For now, I’m putting last season’s backups in line to ascend to starting spots. That’s not to say I think that’s what’ll happen. Hunter Bivin may have been Stanley’s backup last season, but as long as Alex Bars is fully recovered from his broken ankle, I think he’s the best bet to step into that job. Sharing reps at guard—not a natural spot for Bars to begin with—was more about getting him some experience, with the aim to move him into the lineup in 2016. That allows Bivin to be a key swing reserve, capable of playing on either the right or left side.

At center, the decision is less clear cut—especially since we’ve yet to see Tristen Hoge play a snap of football.
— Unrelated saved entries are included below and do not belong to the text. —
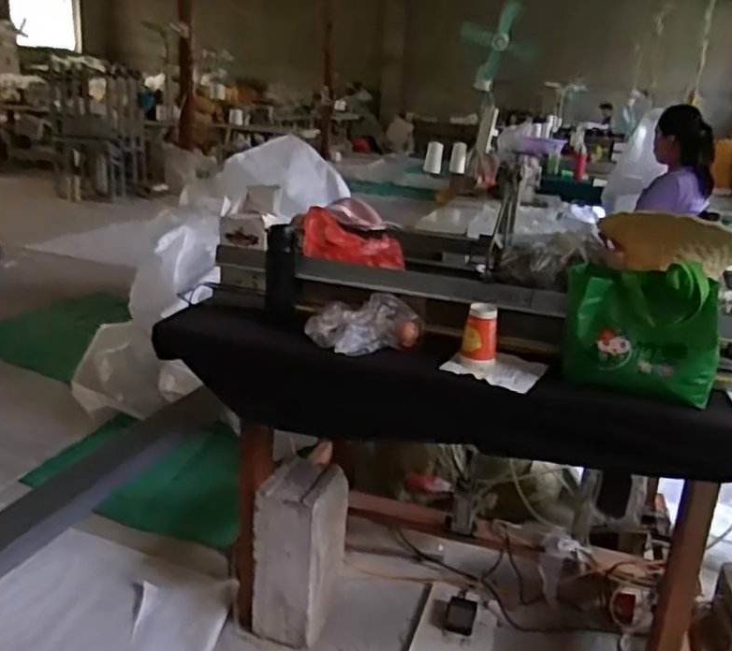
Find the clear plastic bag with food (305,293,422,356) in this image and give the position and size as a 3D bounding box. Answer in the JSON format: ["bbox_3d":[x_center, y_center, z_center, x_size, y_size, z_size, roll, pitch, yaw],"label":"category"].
[{"bbox_3d":[-0.003,-0.005,1.357,0.216,0.098,0.086,0,20,-14],"label":"clear plastic bag with food"}]

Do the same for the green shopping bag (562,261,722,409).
[{"bbox_3d":[0.475,0.015,1.202,0.255,0.220,0.077,13,21,22],"label":"green shopping bag"}]

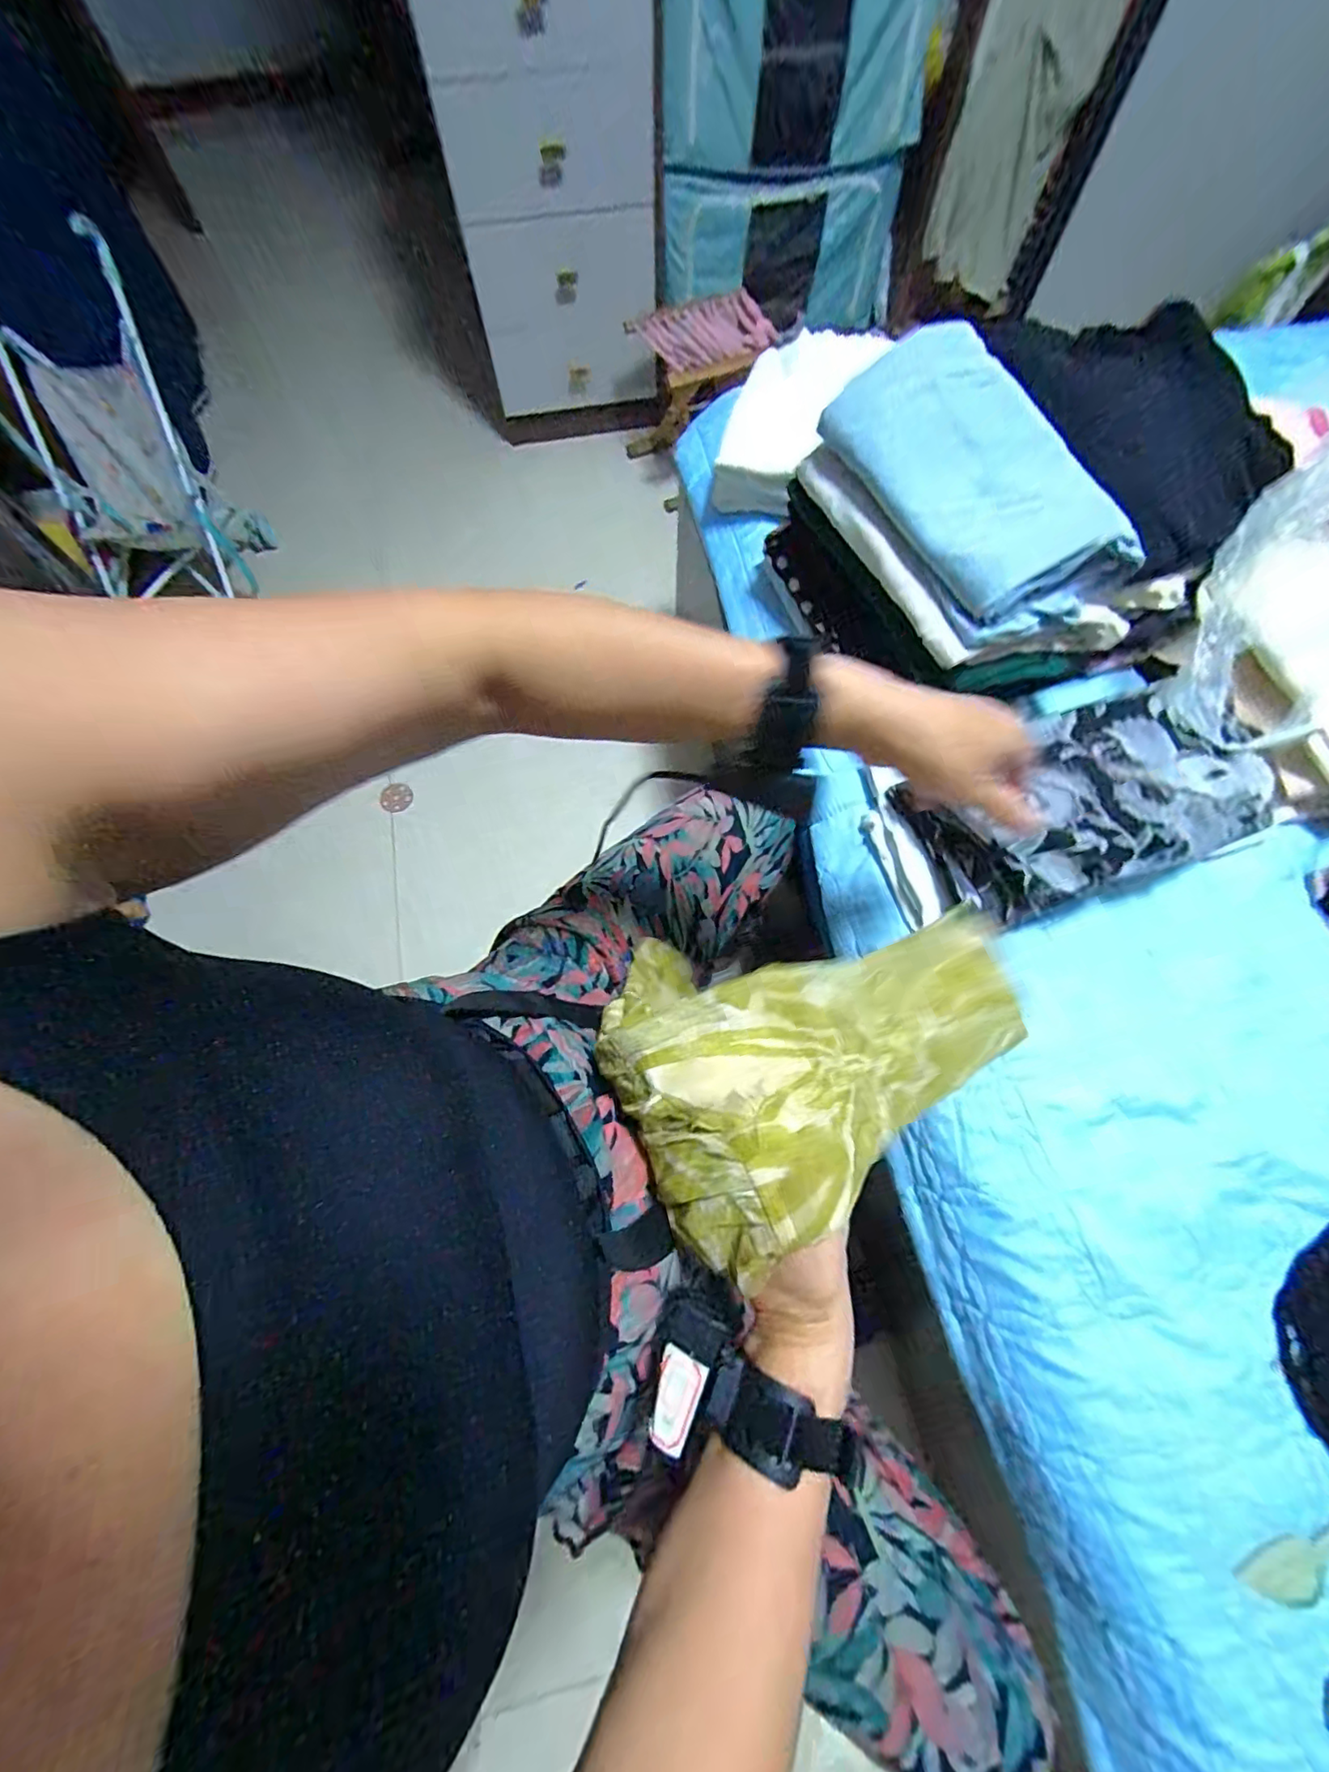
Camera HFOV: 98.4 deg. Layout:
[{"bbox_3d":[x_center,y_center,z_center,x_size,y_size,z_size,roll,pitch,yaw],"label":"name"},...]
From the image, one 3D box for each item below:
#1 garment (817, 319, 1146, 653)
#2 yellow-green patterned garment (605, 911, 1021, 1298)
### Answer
[{"bbox_3d":[0.272,-0.356,0.498,0.161,0.076,0.278,-26,71,-9],"label":"garment"},{"bbox_3d":[0.131,0.098,0.397,0.331,0.080,0.173,-10,67,-32],"label":"yellow-green patterned garment"}]

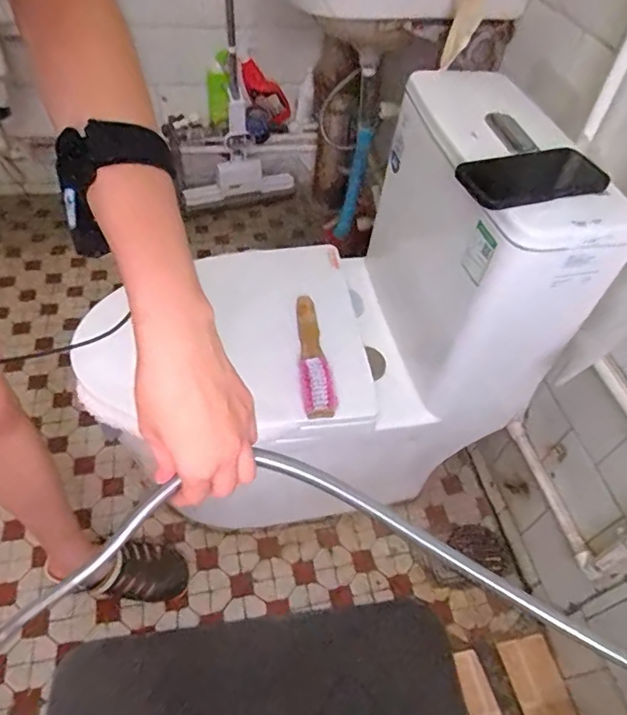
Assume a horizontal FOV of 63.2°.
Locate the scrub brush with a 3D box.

Size and strength is a genuine concern at the point of attack for Hoge, not necessarily the biggest guy hitting campus. But it sounds like he’s had a nice first season from a developmental standpoint, and if he’s a true technician at the position, he could be a rare four-year starter at center if he’s able to pull ahead of Mustipher this spring.

On paper, the other three starting jobs don’t seem to be in question. Quenton Nelson and Mike McGlinchey are ready to step to the forefront. Concerns about Steve Elmer’s buy-in will certainly be answered by spring, there’s little chance he’ll be on the field in March if he’s not going to be around in August. I’m of the mind that Elmer’s too good of a character guy to leave the program, even if his life doesn’t revolve around football 24/7. Now it’s time for him to clean up some of the flaws in his game, the only starter from last season who held back the Irish from being a truly elite group.

Depth isn’t necessarily a concern, but there isn’t a ton of it at tackle. That happens when you move a guy like Jerry Tillery to defensive line and lose a player like Stanley with a year of eligibility remaining. That could force the Irish to cross-train someone like Colin McGovern, a veteran who can swing inside or out if needed. McGovern seems to be a guy who would start in a lot of other programs, but has struggled to crack a two-deep that’s now filled with former blue-chip recruits, all of them essentially handpicked by Hiestand and Kelly.